Comment aller de l’aéroport au centre-ville ?

Le taxi est la seule option : 7 km, 20 minutes, tarif fixe à 2,000 DJF. Il n’y a pas de bus public et les applications de VTC ne fonctionnent pas ; si vous détestez marchander, réservez en ligne un transfert privé pour environ €20.

Quel budget quotidien prévoir à Djibouti City ?

Les voyageurs au budget serré peuvent s’en sortir avec $60–70 par jour en partageant les taxis et en mangeant des samboussas dans la rue ; en milieu de gamme, comptez plutôt $120–180 une fois ajoutées les excursions guidées et les dîners de langouste grillée. Le diesel, l’eau en bouteille et la bière importée coûtent cher parce que tout arrive par bateau.

Quelle est la meilleure période pour visiter Djibouti City ?

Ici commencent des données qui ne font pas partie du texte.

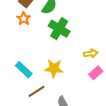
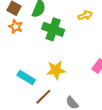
yellow arrow: (91, 53) -> (85, 15), moved

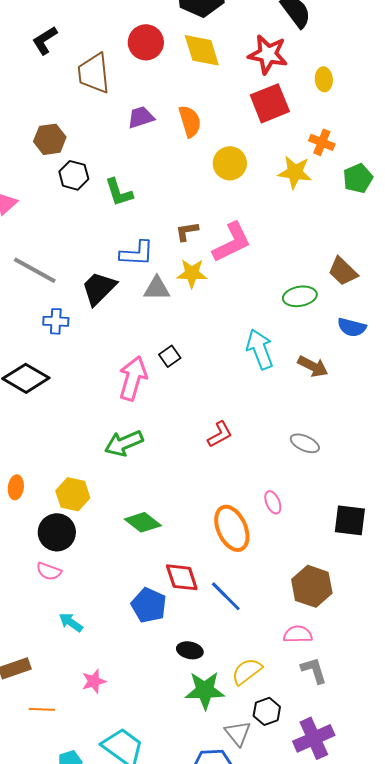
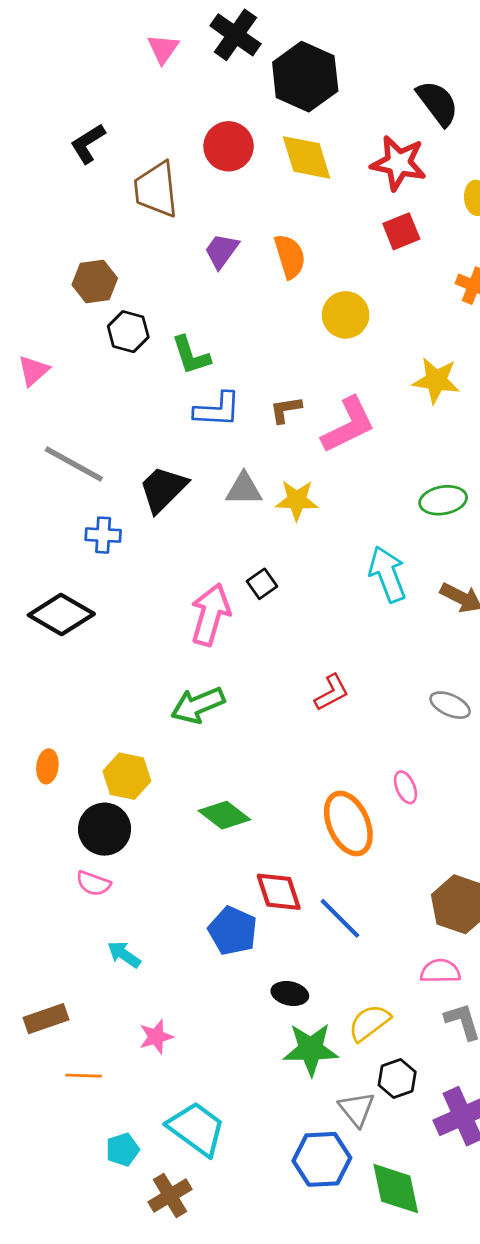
red square: (270, 103) -> (401, 231), size x0.7
purple trapezoid: (141, 117) -> (222, 251), turned -36
yellow star: (295, 172) -> (436, 380), moved
blue L-shape: (137, 253) -> (217, 410), moved
yellow star: (192, 273) -> (297, 500), moved

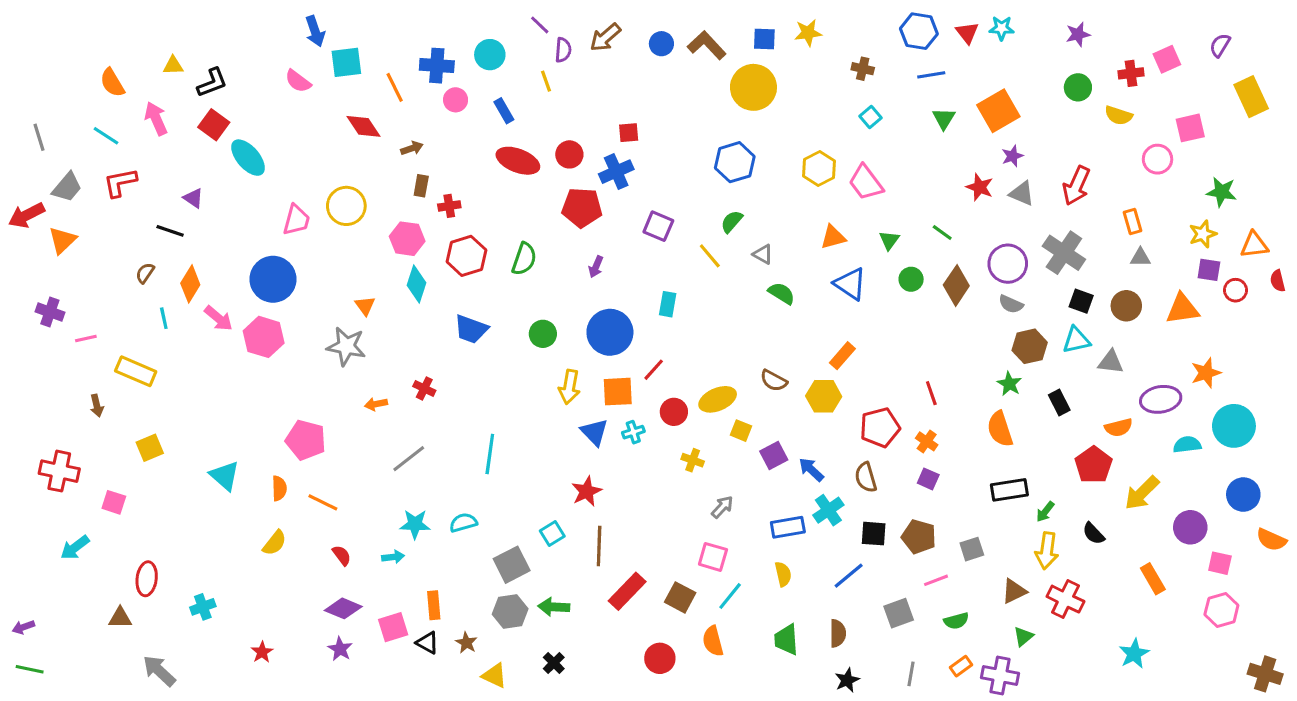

De novembre à février, les journées tournent autour de 28 °C, la mer est calme et les requins-baleines passent près du rivage. De juin à septembre, le thermomètre dépasse 41 °C avec une humidité de four ; même les habitants partent chercher un peu d’air sur les hauts plateaux éthiopiens.

Prêt à réserver ?

13Avant de partir

Informations pratiques

Flight

Comment venir

Les vols atterrissent à l’aéroport international de Djibouti-Ambouli (JIB), à 7 km au sud. Ethiopian, Turkish, Air France et FlyDubai assurent des liaisons via leurs hubs. Par voie terrestre, le chemin de fer Djibouti–Addis-Abeba se termine au terminus du centre-ville près de la place Ménélik.

Directions transit

Se déplacer

Il n’existe ni métro, ni tramway, ni applications de VTC. Les taxis verts et blancs circulent sans compteur — comptez 1,800 DJF (≈ €9) de l’aéroport au centre. Les taxis collectifs coûtent 50–100 DJF par trajet ; faites-en arrêter un et criez votre destination.

Thermostat

Climat et meilleure période

Nov–fév : 23–31 °C, saison des requins-baleines, assez frais pour marcher. Mar–mai grimpe à 33 °C. Jun–sep atteint 41 °C avec une humidité de four ; la plupart des visiteurs évitent cette période. La pluie reste négligeable toute l’année, donc chaque mois est sec — seule la chaleur change.

Shield

Sécurité

La forte présence militaire maintient la délinquance de rue à un niveau bas, mais les États-Unis classent toujours le pays au niveau 2 pour le risque terroriste. Ne photographiez ni les bâtiments officiels ni le palais présidentiel. La frontière érythréenne (10 km au nord-ouest) est interdite en raison des mines.